SHORT TASK: Put each line of the data below into a Markdown table with two columns, Row and Line, numbering the rows in order and leaving out any blank lines.

ROWS:
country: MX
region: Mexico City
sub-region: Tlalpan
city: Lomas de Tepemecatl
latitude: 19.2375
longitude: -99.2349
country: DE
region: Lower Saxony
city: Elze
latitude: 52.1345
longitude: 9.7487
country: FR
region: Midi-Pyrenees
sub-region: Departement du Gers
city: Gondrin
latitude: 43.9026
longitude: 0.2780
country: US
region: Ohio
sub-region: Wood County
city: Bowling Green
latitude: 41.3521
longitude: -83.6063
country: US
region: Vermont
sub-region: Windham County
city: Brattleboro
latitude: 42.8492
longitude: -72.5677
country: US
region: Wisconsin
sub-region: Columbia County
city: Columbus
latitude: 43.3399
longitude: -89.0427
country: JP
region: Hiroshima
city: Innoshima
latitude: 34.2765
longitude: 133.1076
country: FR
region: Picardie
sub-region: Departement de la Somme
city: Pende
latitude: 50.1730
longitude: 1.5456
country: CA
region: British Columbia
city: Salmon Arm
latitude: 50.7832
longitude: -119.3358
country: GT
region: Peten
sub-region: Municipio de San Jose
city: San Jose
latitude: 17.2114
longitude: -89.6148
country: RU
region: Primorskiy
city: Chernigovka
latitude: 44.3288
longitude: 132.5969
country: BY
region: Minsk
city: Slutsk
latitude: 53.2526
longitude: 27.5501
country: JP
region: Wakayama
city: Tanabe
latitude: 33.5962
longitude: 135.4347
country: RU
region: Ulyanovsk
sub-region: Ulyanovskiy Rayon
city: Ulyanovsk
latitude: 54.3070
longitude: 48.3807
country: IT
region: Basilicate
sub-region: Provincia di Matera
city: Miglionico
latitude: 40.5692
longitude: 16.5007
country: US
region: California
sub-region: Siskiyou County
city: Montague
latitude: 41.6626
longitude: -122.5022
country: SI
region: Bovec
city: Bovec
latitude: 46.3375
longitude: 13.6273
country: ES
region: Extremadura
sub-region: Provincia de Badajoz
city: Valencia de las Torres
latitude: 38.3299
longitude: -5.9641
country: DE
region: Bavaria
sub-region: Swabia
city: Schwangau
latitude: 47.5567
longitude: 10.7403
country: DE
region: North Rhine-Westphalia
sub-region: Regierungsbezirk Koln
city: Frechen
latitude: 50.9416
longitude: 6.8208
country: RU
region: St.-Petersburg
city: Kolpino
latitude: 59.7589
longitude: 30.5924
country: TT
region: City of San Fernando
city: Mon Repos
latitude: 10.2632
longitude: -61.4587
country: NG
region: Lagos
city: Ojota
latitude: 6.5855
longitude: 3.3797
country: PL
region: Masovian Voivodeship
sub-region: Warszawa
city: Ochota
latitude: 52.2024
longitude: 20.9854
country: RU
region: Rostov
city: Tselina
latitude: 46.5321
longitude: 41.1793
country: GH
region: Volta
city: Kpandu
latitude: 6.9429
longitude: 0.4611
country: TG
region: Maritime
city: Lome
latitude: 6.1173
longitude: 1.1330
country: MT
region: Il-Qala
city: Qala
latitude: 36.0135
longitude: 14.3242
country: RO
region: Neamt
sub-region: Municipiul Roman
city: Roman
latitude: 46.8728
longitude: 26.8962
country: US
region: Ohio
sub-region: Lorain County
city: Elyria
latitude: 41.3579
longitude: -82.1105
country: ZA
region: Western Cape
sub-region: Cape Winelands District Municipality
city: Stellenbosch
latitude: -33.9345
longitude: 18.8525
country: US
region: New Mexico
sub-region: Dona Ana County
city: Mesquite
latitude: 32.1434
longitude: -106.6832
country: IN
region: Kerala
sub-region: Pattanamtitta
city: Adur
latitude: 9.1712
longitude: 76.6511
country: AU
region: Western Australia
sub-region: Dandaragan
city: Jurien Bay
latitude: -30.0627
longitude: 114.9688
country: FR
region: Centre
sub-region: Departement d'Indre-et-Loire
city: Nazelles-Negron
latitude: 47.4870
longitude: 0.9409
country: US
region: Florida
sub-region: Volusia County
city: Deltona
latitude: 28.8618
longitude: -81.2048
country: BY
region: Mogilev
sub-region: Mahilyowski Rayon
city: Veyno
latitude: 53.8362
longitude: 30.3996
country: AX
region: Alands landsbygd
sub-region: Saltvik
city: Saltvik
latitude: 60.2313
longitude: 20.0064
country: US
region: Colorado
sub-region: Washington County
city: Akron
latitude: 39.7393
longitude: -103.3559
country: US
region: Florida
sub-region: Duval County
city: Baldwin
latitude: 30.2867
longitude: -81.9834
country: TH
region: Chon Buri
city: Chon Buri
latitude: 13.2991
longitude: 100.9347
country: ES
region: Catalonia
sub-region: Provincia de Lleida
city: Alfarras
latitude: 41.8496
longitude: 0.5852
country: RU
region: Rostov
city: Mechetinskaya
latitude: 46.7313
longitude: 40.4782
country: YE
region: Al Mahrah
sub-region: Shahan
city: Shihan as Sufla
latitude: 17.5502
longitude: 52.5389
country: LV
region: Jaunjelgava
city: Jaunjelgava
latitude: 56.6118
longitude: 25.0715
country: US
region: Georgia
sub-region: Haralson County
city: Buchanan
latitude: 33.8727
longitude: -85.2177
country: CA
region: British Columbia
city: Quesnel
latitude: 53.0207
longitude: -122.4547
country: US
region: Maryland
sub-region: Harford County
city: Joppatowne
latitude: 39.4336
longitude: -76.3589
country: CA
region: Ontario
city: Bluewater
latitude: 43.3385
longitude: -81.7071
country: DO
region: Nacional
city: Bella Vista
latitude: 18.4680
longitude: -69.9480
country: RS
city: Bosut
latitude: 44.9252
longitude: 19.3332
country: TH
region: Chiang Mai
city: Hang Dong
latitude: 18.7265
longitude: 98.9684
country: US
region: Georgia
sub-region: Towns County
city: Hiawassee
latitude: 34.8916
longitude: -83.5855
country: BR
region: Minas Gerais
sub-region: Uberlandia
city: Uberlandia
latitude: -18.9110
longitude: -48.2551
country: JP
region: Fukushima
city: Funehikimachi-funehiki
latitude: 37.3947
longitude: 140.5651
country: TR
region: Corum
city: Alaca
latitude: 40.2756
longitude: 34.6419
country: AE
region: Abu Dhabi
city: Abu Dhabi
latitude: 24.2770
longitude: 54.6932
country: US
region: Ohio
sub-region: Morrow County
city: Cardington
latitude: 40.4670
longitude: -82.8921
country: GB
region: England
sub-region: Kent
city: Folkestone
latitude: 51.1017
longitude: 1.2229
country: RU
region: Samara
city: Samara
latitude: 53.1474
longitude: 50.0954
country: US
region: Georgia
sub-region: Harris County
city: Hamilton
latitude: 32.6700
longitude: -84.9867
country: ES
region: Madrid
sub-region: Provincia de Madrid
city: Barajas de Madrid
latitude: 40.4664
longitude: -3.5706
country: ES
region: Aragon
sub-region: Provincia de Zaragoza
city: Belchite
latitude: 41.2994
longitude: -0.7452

SOLUTION BELOW:
| Row | Line |
|---|---|
| 1 | country: MX |
| 2 | region: Mexico City |
| 3 | sub-region: Tlalpan |
| 4 | city: Lomas de Tepemecatl |
| 5 | latitude: 19.2375 |
| 6 | longitude: -99.2349 |
| 7 | country: DE |
| 8 | region: Lower Saxony |
| 9 | city: Elze |
| 10 | latitude: 52.1345 |
| 11 | longitude: 9.7487 |
| 12 | country: FR |
| 13 | region: Midi-Pyrenees |
| 14 | sub-region: Departement du Gers |
| 15 | city: Gondrin |
| 16 | latitude: 43.9026 |
| 17 | longitude: 0.2780 |
| 18 | country: US |
| 19 | region: Ohio |
| 20 | sub-region: Wood County |
| 21 | city: Bowling Green |
| 22 | latitude: 41.3521 |
| 23 | longitude: -83.6063 |
| 24 | country: US |
| 25 | region: Vermont |
| 26 | sub-region: Windham County |
| 27 | city: Brattleboro |
| 28 | latitude: 42.8492 |
| 29 | longitude: -72.5677 |
| 30 | country: US |
| 31 | region: Wisconsin |
| 32 | sub-region: Columbia County |
| 33 | city: Columbus |
| 34 | latitude: 43.3399 |
| 35 | longitude: -89.0427 |
| 36 | country: JP |
| 37 | region: Hiroshima |
| 38 | city: Innoshima |
| 39 | latitude: 34.2765 |
| 40 | longitude: 133.1076 |
| 41 | country: FR |
| 42 | region: Picardie |
| 43 | sub-region: Departement de la Somme |
| 44 | city: Pende |
| 45 | latitude: 50.1730 |
| 46 | longitude: 1.5456 |
| 47 | country: CA |
| 48 | region: British Columbia |
| 49 | city: Salmon Arm |
| 50 | latitude: 50.7832 |
| 51 | longitude: -119.3358 |
| 52 | country: GT |
| 53 | region: Peten |
| 54 | sub-region: Municipio de San Jose |
| 55 | city: San Jose |
| 56 | latitude: 17.2114 |
| 57 | longitude: -89.6148 |
| 58 | country: RU |
| 59 | region: Primorskiy |
| 60 | city: Chernigovka |
| 61 | latitude: 44.3288 |
| 62 | longitude: 132.5969 |
| 63 | country: BY |
| 64 | region: Minsk |
| 65 | city: Slutsk |
| 66 | latitude: 53.2526 |
| 67 | longitude: 27.5501 |
| 68 | country: JP |
| 69 | region: Wakayama |
| 70 | city: Tanabe |
| 71 | latitude: 33.5962 |
| 72 | longitude: 135.4347 |
| 73 | country: RU |
| 74 | region: Ulyanovsk |
| 75 | sub-region: Ulyanovskiy Rayon |
| 76 | city: Ulyanovsk |
| 77 | latitude: 54.3070 |
| 78 | longitude: 48.3807 |
| 79 | country: IT |
| 80 | region: Basilicate |
| 81 | sub-region: Provincia di Matera |
| 82 | city: Miglionico |
| 83 | latitude: 40.5692 |
| 84 | longitude: 16.5007 |
| 85 | country: US |
| 86 | region: California |
| 87 | sub-region: Siskiyou County |
| 88 | city: Montague |
| 89 | latitude: 41.6626 |
| 90 | longitude: -122.5022 |
| 91 | country: SI |
| 92 | region: Bovec |
| 93 | city: Bovec |
| 94 | latitude: 46.3375 |
| 95 | longitude: 13.6273 |
| 96 | country: ES |
| 97 | region: Extremadura |
| 98 | sub-region: Provincia de Badajoz |
| 99 | city: Valencia de las Torres |
| 100 | latitude: 38.3299 |
| 101 | longitude: -5.9641 |
| 102 | country: DE |
| 103 | region: Bavaria |
| 104 | sub-region: Swabia |
| 105 | city: Schwangau |
| 106 | latitude: 47.5567 |
| 107 | longitude: 10.7403 |
| 108 | country: DE |
| 109 | region: North Rhine-Westphalia |
| 110 | sub-region: Regierungsbezirk Koln |
| 111 | city: Frechen |
| 112 | latitude: 50.9416 |
| 113 | longitude: 6.8208 |
| 114 | country: RU |
| 115 | region: St.-Petersburg |
| 116 | city: Kolpino |
| 117 | latitude: 59.7589 |
| 118 | longitude: 30.5924 |
| 119 | country: TT |
| 120 | region: City of San Fernando |
| 121 | city: Mon Repos |
| 122 | latitude: 10.2632 |
| 123 | longitude: -61.4587 |
| 124 | country: NG |
| 125 | region: Lagos |
| 126 | city: Ojota |
| 127 | latitude: 6.5855 |
| 128 | longitude: 3.3797 |
| 129 | country: PL |
| 130 | region: Masovian Voivodeship |
| 131 | sub-region: Warszawa |
| 132 | city: Ochota |
| 133 | latitude: 52.2024 |
| 134 | longitude: 20.9854 |
| 135 | country: RU |
| 136 | region: Rostov |
| 137 | city: Tselina |
| 138 | latitude: 46.5321 |
| 139 | longitude: 41.1793 |
| 140 | country: GH |
| 141 | region: Volta |
| 142 | city: Kpandu |
| 143 | latitude: 6.9429 |
| 144 | longitude: 0.4611 |
| 145 | country: TG |
| 146 | region: Maritime |
| 147 | city: Lome |
| 148 | latitude: 6.1173 |
| 149 | longitude: 1.1330 |
| 150 | country: MT |
| 151 | region: Il-Qala |
| 152 | city: Qala |
| 153 | latitude: 36.0135 |
| 154 | longitude: 14.3242 |
| 155 | country: RO |
| 156 | region: Neamt |
| 157 | sub-region: Municipiul Roman |
| 158 | city: Roman |
| 159 | latitude: 46.8728 |
| 160 | longitude: 26.8962 |
| 161 | country: US |
| 162 | region: Ohio |
| 163 | sub-region: Lorain County |
| 164 | city: Elyria |
| 165 | latitude: 41.3579 |
| 166 | longitude: -82.1105 |
| 167 | country: ZA |
| 168 | region: Western Cape |
| 169 | sub-region: Cape Winelands District Municipality |
| 170 | city: Stellenbosch |
| 171 | latitude: -33.9345 |
| 172 | longitude: 18.8525 |
| 173 | country: US |
| 174 | region: New Mexico |
| 175 | sub-region: Dona Ana County |
| 176 | city: Mesquite |
| 177 | latitude: 32.1434 |
| 178 | longitude: -106.6832 |
| 179 | country: IN |
| 180 | region: Kerala |
| 181 | sub-region: Pattanamtitta |
| 182 | city: Adur |
| 183 | latitude: 9.1712 |
| 184 | longitude: 76.6511 |
| 185 | country: AU |
| 186 | region: Western Australia |
| 187 | sub-region: Dandaragan |
| 188 | city: Jurien Bay |
| 189 | latitude: -30.0627 |
| 190 | longitude: 114.9688 |
| 191 | country: FR |
| 192 | region: Centre |
| 193 | sub-region: Departement d'Indre-et-Loire |
| 194 | city: Nazelles-Negron |
| 195 | latitude: 47.4870 |
| 196 | longitude: 0.9409 |
| 197 | country: US |
| 198 | region: Florida |
| 199 | sub-region: Volusia County |
| 200 | city: Deltona |
| 201 | latitude: 28.8618 |
| 202 | longitude: -81.2048 |
| 203 | country: BY |
| 204 | region: Mogilev |
| 205 | sub-region: Mahilyowski Rayon |
| 206 | city: Veyno |
| 207 | latitude: 53.8362 |
| 208 | longitude: 30.3996 |
| 209 | country: AX |
| 210 | region: Alands landsbygd |
| 211 | sub-region: Saltvik |
| 212 | city: Saltvik |
| 213 | latitude: 60.2313 |
| 214 | longitude: 20.0064 |
| 215 | country: US |
| 216 | region: Colorado |
| 217 | sub-region: Washington County |
| 218 | city: Akron |
| 219 | latitude: 39.7393 |
| 220 | longitude: -103.3559 |
| 221 | country: US |
| 222 | region: Florida |
| 223 | sub-region: Duval County |
| 224 | city: Baldwin |
| 225 | latitude: 30.2867 |
| 226 | longitude: -81.9834 |
| 227 | country: TH |
| 228 | region: Chon Buri |
| 229 | city: Chon Buri |
| 230 | latitude: 13.2991 |
| 231 | longitude: 100.9347 |
| 232 | country: ES |
| 233 | region: Catalonia |
| 234 | sub-region: Provincia de Lleida |
| 235 | city: Alfarras |
| 236 | latitude: 41.8496 |
| 237 | longitude: 0.5852 |
| 238 | country: RU |
| 239 | region: Rostov |
| 240 | city: Mechetinskaya |
| 241 | latitude: 46.7313 |
| 242 | longitude: 40.4782 |
| 243 | country: YE |
| 244 | region: Al Mahrah |
| 245 | sub-region: Shahan |
| 246 | city: Shihan as Sufla |
| 247 | latitude: 17.5502 |
| 248 | longitude: 52.5389 |
| 249 | country: LV |
| 250 | region: Jaunjelgava |
| 251 | city: Jaunjelgava |
| 252 | latitude: 56.6118 |
| 253 | longitude: 25.0715 |
| 254 | country: US |
| 255 | region: Georgia |
| 256 | sub-region: Haralson County |
| 257 | city: Buchanan |
| 258 | latitude: 33.8727 |
| 259 | longitude: -85.2177 |
| 260 | country: CA |
| 261 | region: British Columbia |
| 262 | city: Quesnel |
| 263 | latitude: 53.0207 |
| 264 | longitude: -122.4547 |
| 265 | country: US |
| 266 | region: Maryland |
| 267 | sub-region: Harford County |
| 268 | city: Joppatowne |
| 269 | latitude: 39.4336 |
| 270 | longitude: -76.3589 |
| 271 | country: CA |
| 272 | region: Ontario |
| 273 | city: Bluewater |
| 274 | latitude: 43.3385 |
| 275 | longitude: -81.7071 |
| 276 | country: DO |
| 277 | region: Nacional |
| 278 | city: Bella Vista |
| 279 | latitude: 18.4680 |
| 280 | longitude: -69.9480 |
| 281 | country: RS |
| 282 | city: Bosut |
| 283 | latitude: 44.9252 |
| 284 | longitude: 19.3332 |
| 285 | country: TH |
| 286 | region: Chiang Mai |
| 287 | city: Hang Dong |
| 288 | latitude: 18.7265 |
| 289 | longitude: 98.9684 |
| 290 | country: US |
| 291 | region: Georgia |
| 292 | sub-region: Towns County |
| 293 | city: Hiawassee |
| 294 | latitude: 34.8916 |
| 295 | longitude: -83.5855 |
| 296 | country: BR |
| 297 | region: Minas Gerais |
| 298 | sub-region: Uberlandia |
| 299 | city: Uberlandia |
| 300 | latitude: -18.9110 |
| 301 | longitude: -48.2551 |
| 302 | country: JP |
| 303 | region: Fukushima |
| 304 | city: Funehikimachi-funehiki |
| 305 | latitude: 37.3947 |
| 306 | longitude: 140.5651 |
| 307 | country: TR |
| 308 | region: Corum |
| 309 | city: Alaca |
| 310 | latitude: 40.2756 |
| 311 | longitude: 34.6419 |
| 312 | country: AE |
| 313 | region: Abu Dhabi |
| 314 | city: Abu Dhabi |
| 315 | latitude: 24.2770 |
| 316 | longitude: 54.6932 |
| 317 | country: US |
| 318 | region: Ohio |
| 319 | sub-region: Morrow County |
| 320 | city: Cardington |
| 321 | latitude: 40.4670 |
| 322 | longitude: -82.8921 |
| 323 | country: GB |
| 324 | region: England |
| 325 | sub-region: Kent |
| 326 | city: Folkestone |
| 327 | latitude: 51.1017 |
| 328 | longitude: 1.2229 |
| 329 | country: RU |
| 330 | region: Samara |
| 331 | city: Samara |
| 332 | latitude: 53.1474 |
| 333 | longitude: 50.0954 |
| 334 | country: US |
| 335 | region: Georgia |
| 336 | sub-region: Harris County |
| 337 | city: Hamilton |
| 338 | latitude: 32.6700 |
| 339 | longitude: -84.9867 |
| 340 | country: ES |
| 341 | region: Madrid |
| 342 | sub-region: Provincia de Madrid |
| 343 | city: Barajas de Madrid |
| 344 | latitude: 40.4664 |
| 345 | longitude: -3.5706 |
| 346 | country: ES |
| 347 | region: Aragon |
| 348 | sub-region: Provincia de Zaragoza |
| 349 | city: Belchite |
| 350 | latitude: 41.2994 |
| 351 | longitude: -0.7452 |